Continue the report on the round table about dignity under South Africa's Constitution, picking up after its final sentence.
Start PAGE EXTRACT
Has the Constitution fulfilled its promise of dignity for all? This was the question posed at a “We The People Round Table Series” hosted by Constitution Hill and the Nelson Mandela Foundation on 21 May 2021 on Zoom.

The discussion took place twenty-five years after the South African Constitution came into effect with a clause protecting the dignity of sexual minorities – making South Africa the first country in the world to do so.

“What does it mean to be in our bodies when we’re being killed despite legal and constitutional frameworks?” asked founding Director of Iranti, Jabulani Pereira on the panel with former Constitutional Court judge Justice Edwin Cameron; Constitutional Law Professor Pierre de Vos; Activist and former Constitutional Court Judge Albie Sachs. Due to power outages, professor Zethu Matebeni was unable to join.
End PAGE EXTRACT
Start DATA
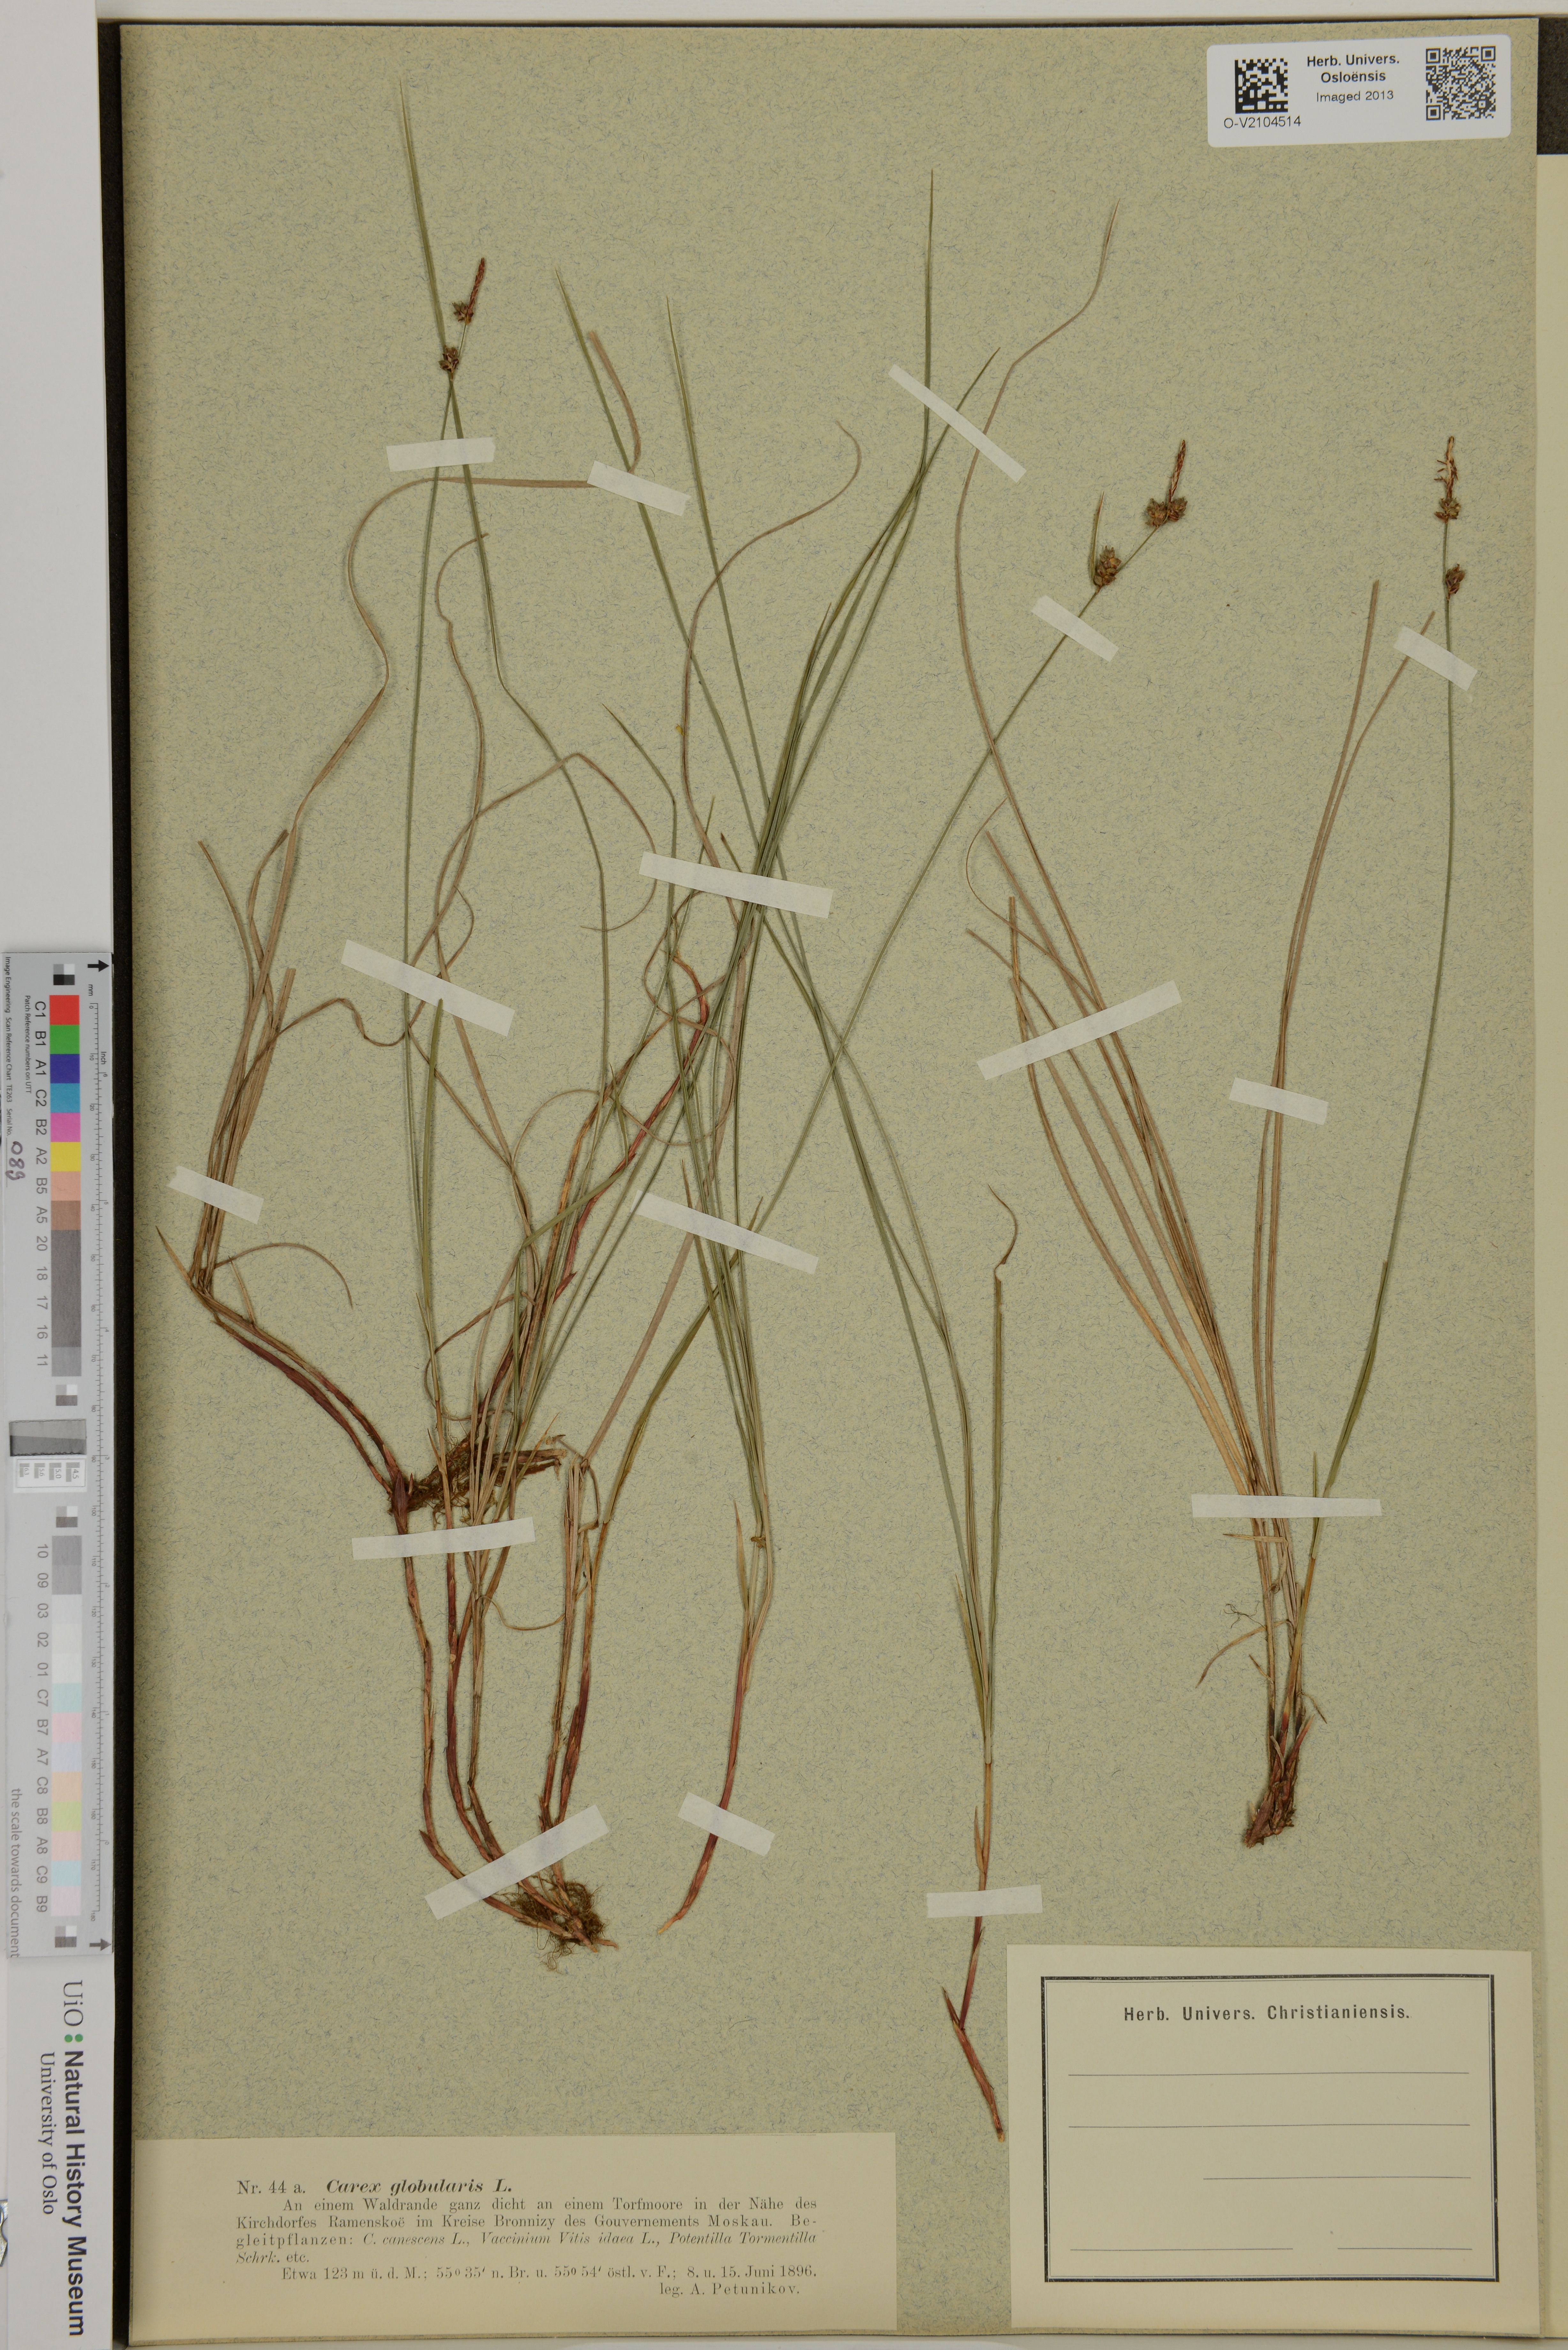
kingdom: Plantae
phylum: Tracheophyta
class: Liliopsida
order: Poales
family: Cyperaceae
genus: Carex
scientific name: Carex globularis
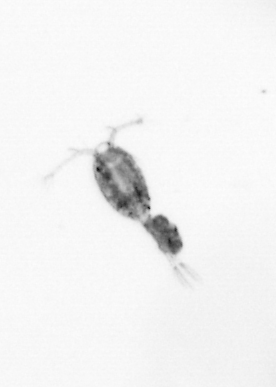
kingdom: Animalia
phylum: Arthropoda
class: Copepoda
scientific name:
End DATA
RESULT FOR THIS TASK:
“I think we need to stop believing that we had a complete victory,” Pereira said during the dialogue facilitated by Songezo Mabece of SAFM. “When homosexuality was removed as a mental disorder in 1990, the United Nations kindly added transgender and intersex as disorders. These classifications still exist. We still have people gatekeeping our identities,” Pereira added.

“Rights are not enjoyed by everyone in exactly the same way,” De Vos concurred with a personal anecdote of him being able to successfully tell the police off – citing his rights in the new South Africa – when found by policemen in yellow vans kissing another man. “The protection of one part of your life without other parts of your life being protected, makes it less possible for you to taste the fruit of this product of freedom. And one cannot divorce all of these things, whether it’s the right to freedom of expression, housing, healthcare & education. And if we are going to engage in struggle, it’s important that we remember that and not do as the coalition did in 1994 when they erased trans people from the story,” said De Vos.

“In marking this history, we also need to mourn this history because this very history presents and renders some people invisible. And one of the communities that we rendered invisible in the struggle for the inclusion of sexual orientation are trans people, who were also an important part of that fight,” Pereira added.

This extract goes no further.